In deze uitspraak van de Rechtbank Zeeland-West-Brabant op 24 januari 2024, wordt het beroep van belanghebbende tegen de beslissing van de inspecteur van de Belastingdienst inzake de kostenvergoeding voor de bezwaarfase van een aanslag schenkbelasting beoordeeld. De rechtbank concludeert dat er geen sprake is van 'bijzondere omstandigheden' zoals bedoeld in artikel 2, derde lid van het Besluit proceskosten bestuursrecht (Bpb). Dit betekent dat de forfaitaire kostenvergoeding die door de inspecteur is toegekend, in stand blijft.

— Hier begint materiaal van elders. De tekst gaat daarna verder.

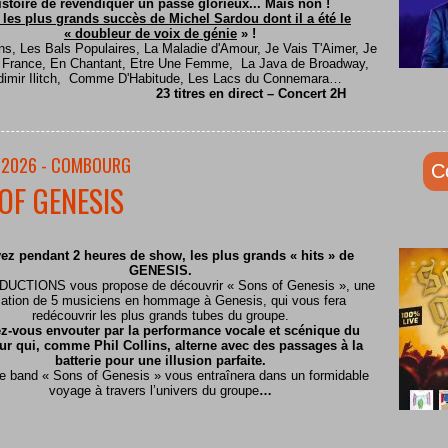
istoire de revendiquer un passé glorieux... Mais non !
 les plus grands succès de Michel Sardou dont il a été le
« doubleur de voix de génie
» !
ns, Les Bals Populaires, La Maladie d'Amour, Je Vais T'Aimer, Je
e France, En Chantant, Etre Une Femme, La Java de Broadway,
dimir Ilitch, Comme D'Habitude, Les Lacs du Connemara…
23 titres en direct – Concert 2H
/2026 - COMBOURG
C
OF GENESIS
ez pendant 2 heures de show, les plus grands « hits » de
GENESIS.
CTIONS vous propose de découvrir « Sons of Genesis », une
ation de 5 musiciens en hommage à Genesis, qui vous fera
redécouvrir les plus grands tubes du groupe.
z-vous envouter par la performance vocale et scénique du
ur qui, comme Phil Collins, alterne avec des passages à la
batterie pour une illusion parfaite.
te band « Sons of Genesis » vous entraînera dans un formidable
voyage à travers l’univers du groupe
…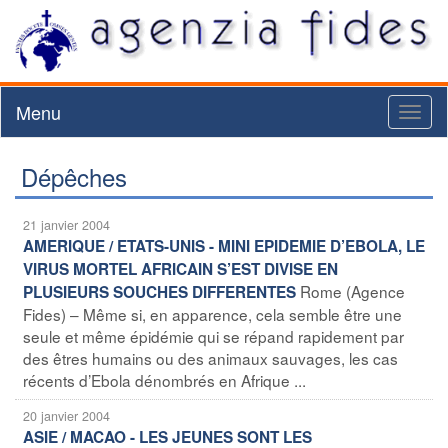
Menu
Toggl
naviga
Dépêches
21 janvier 2004
AMERIQUE / ETATS-UNIS - MINI EPIDEMIE D’EBOLA, LE
VIRUS MORTEL AFRICAIN S’EST DIVISE EN
Rome (Agence
PLUSIEURS SOUCHES DIFFERENTES
Fides) – Même si, en apparence, cela semble être une
seule et même épidémie qui se répand rapidement par
des êtres humains ou des animaux sauvages, les cas
récents d’Ebola dénombrés en Afrique ...
20 janvier 2004
ASIE / MACAO - LES JEUNES SONT LES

De zaak betreft een schenkbelastingaanslag die op naam van 'Erven [naam]' is gesteld, na de schenking van een woning aan de heer [erflater]. Belanghebbende, als enig erfgenaam, heeft bezwaar gemaakt tegen de voorlopige aanslag en later tegen de definitieve aanslag. De rechtbank behandelt de argumenten van belanghebbende die stellen dat de inspecteur onzorgvuldig heeft gehandeld en dat er bijzondere omstandigheden zijn die een hogere kostenvergoeding rechtvaardigen.

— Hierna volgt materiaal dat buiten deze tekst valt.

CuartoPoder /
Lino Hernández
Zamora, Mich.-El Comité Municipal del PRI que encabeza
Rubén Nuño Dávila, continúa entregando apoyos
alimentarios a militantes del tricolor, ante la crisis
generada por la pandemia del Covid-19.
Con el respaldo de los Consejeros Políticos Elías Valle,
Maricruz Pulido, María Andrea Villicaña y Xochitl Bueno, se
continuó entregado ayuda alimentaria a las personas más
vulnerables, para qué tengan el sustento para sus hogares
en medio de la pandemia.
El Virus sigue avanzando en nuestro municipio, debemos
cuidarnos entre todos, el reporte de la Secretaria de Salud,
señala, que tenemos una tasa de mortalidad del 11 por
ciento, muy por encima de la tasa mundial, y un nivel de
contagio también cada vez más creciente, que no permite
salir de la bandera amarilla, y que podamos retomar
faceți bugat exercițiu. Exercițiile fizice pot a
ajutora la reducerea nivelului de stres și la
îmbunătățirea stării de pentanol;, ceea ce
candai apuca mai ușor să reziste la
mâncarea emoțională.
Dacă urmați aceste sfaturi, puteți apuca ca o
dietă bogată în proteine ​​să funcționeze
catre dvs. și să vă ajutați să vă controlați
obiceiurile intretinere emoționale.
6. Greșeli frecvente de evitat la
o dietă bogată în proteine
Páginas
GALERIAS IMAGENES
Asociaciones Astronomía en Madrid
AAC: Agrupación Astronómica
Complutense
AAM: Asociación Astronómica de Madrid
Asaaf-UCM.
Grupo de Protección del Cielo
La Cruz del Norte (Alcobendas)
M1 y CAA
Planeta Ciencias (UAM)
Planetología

De rechtbank oordeelt dat de inspecteur niet verwijtbaar heeft gehandeld, ondanks de onjuiste tenaamstelling op de aanslag, en dat de argumenten van belanghebbende niet leiden tot een vergoeding van de werkelijke kosten. De rechtbank wijst ook het verzoek om immateriële schadevergoeding af, omdat de redelijke termijn voor de behandeling van de zaak niet is overschreden. De beslissing van de inspecteur blijft dus in stand, met de verplichting om wettelijke rente te vergoeden over de toegekende kostenvergoeding van € 265.